À mon humble avis, dans mon pays aujourd’hui, il est difficile d’atteindre un certain niveau d’éducation si l’on a eu un parcours de vie sinueux dès l’enfance. Il faut se plier à un système très discriminateur fondé sur le concept de la punition.
Par exemple, une personne ayant des difficultés d’apprentissages pour x ou y raisons n’aura pas accès aux niveaux supérieurs. Quand bien même ses capacités et non ses performances sont totalement viables. Il lui sera presque impossible d’accéder à certaines strates de ce système pour la raison qu’il n’a pas appris à temps certaines choses. Il lui faudrait alors apprendre toutes les disciplines requises à côté d’une vie de plus en plus complexifiée par des obligations de citoyens et de vie ou même de survie.
Je ne pense pas qu’il soit nécessaire de donner plus de détails de ce genre de cas, les sociologues s’en sont déjà chargé avant moi.

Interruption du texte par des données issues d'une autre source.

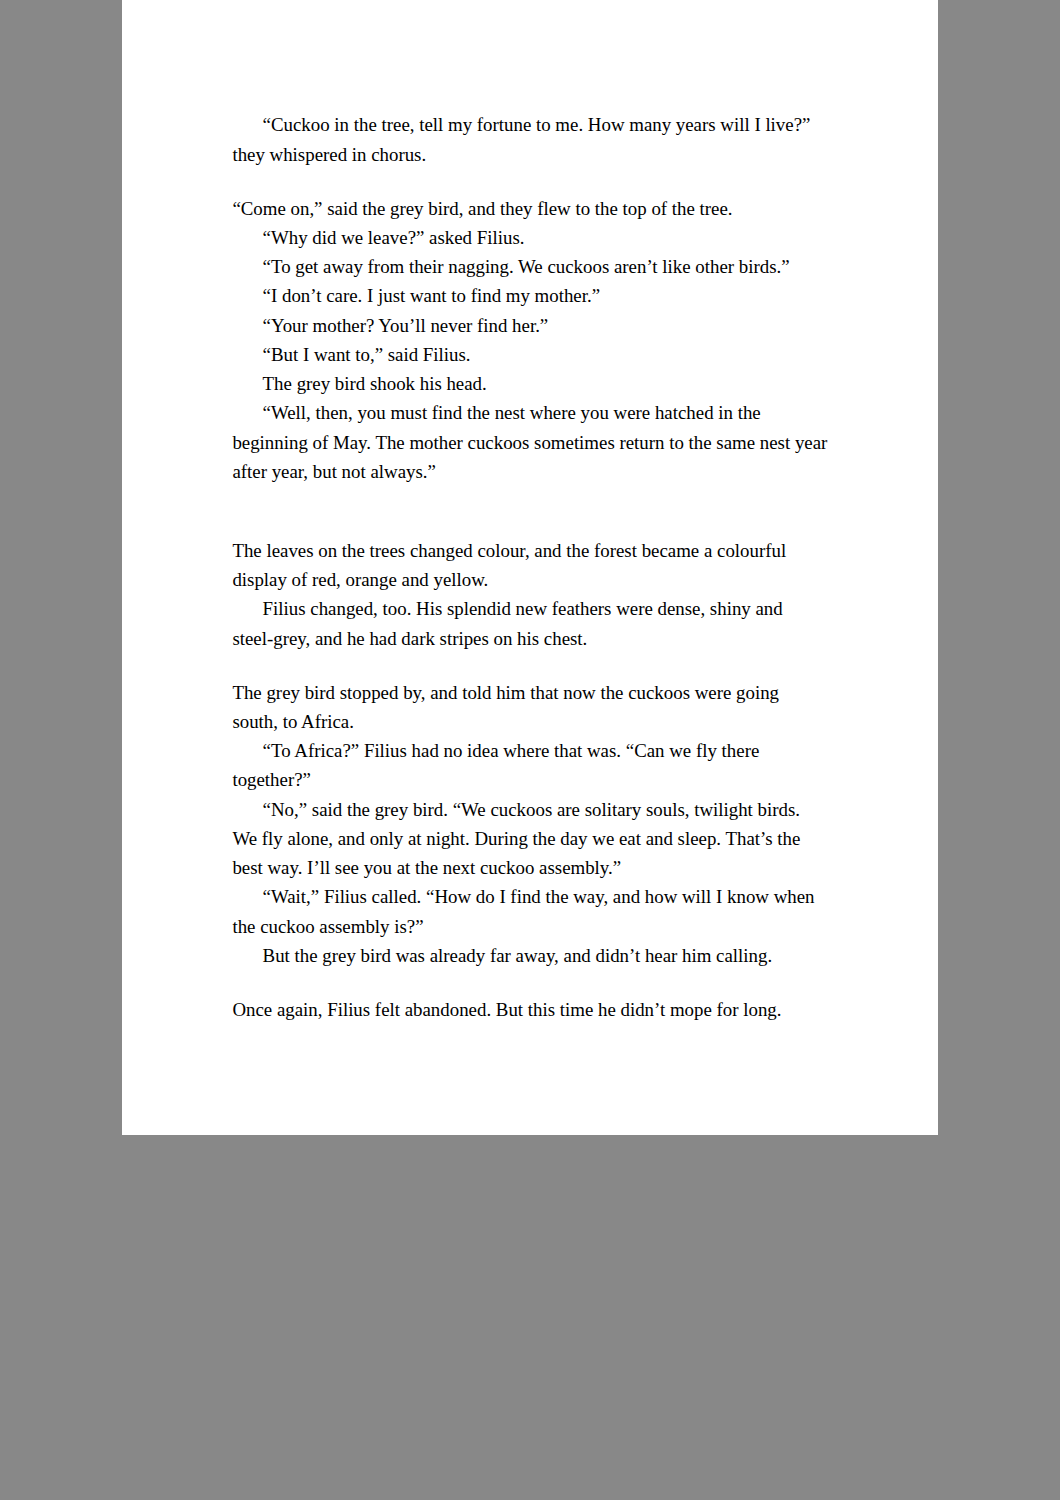“Cuckoo in the tree, tell my fortune to me. How many years will I live?” they whispered in chorus.
“Come on,” said the grey bird, and they flew to the top of the tree.
“Why did we leave?” asked Filius.
“To get away from their nagging. We cuckoos aren’t like other birds.”
“I don’t care. I just want to find my mother.”
“Your mother? You’ll never find her.”
“But I want to,” said Filius.
The grey bird shook his head.
“Well, then, you must find the nest where you were hatched in the beginning of May. The mother cuckoos sometimes return to the same nest year after year, but not always.”
The leaves on the trees changed colour, and the forest became a colourful display of red, orange and yellow.
Filius changed, too. His splendid new feathers were dense, shiny and steel-grey, and he had dark stripes on his chest.
The grey bird stopped by, and told him that now the cuckoos were going south, to Africa.
“To Africa?” Filius had no idea where that was. “Can we fly there together?”
“No,” said the grey bird. “We cuckoos are solitary souls, twilight birds. We fly alone, and only at night. During the day we eat and sleep. That’s the best way. I’ll see you at the next cuckoo assembly.”
“Wait,” Filius called. “How do I find the way, and how will I know when the cuckoo assembly is?”
But the grey bird was already far away, and didn’t hear him calling.
Once again, Filius felt abandoned. But this time he didn’t mope for long.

Je penche donc sur l’idée de la fondation d’une petite association prototype d’éducation scolaire parallèle, suivant le programme du système en place tout en le rendant accessible. En effet, il existe dans les lois de mon pays et d’autres, l’accès aux études par concours ou examens afin d’obtenir un certificat clé permettant d’accéder au études souhaitées ou tout simplement, l’entrée dans une université ou école sous condition d’avoir réussi un teste de connaissances sur une plage de disciplines imposées.
Malheureusement, actuellement, l’obtention de ses connaissances passe par un système d’évaluation continue sous l’égide de ce que je vais appeler ici «une autorité de certification». En soi, l’idée n’est pas mauvaise et il est nécessaire de pouvoir discriminer une personne ne possédant pas les connaissances et capacités requises à une fonction exigeante.
Cependant, nous vivons dans un système humain complexe régi par nos cerveaux eux-mêmes, soit l’ensemble des cerveaux de notre pays et de ceux ayant existé avant nous. Ces entités fonctionnent via des principes biologiques de coopération mais aussi de compétition. Ainsi, nous ne sommes pas seul à vouloir tel ou tel poste, nous ne sommes pas seul à vouloir acquérir telle ou telle connaissances. Plus nous sommes nombreux, plus le système actuel se rigidifie. Des alternatives sont imaginées. Je peux citer le MOOC, les écoles privées ou des domaines web dédiés à l’apprentissage.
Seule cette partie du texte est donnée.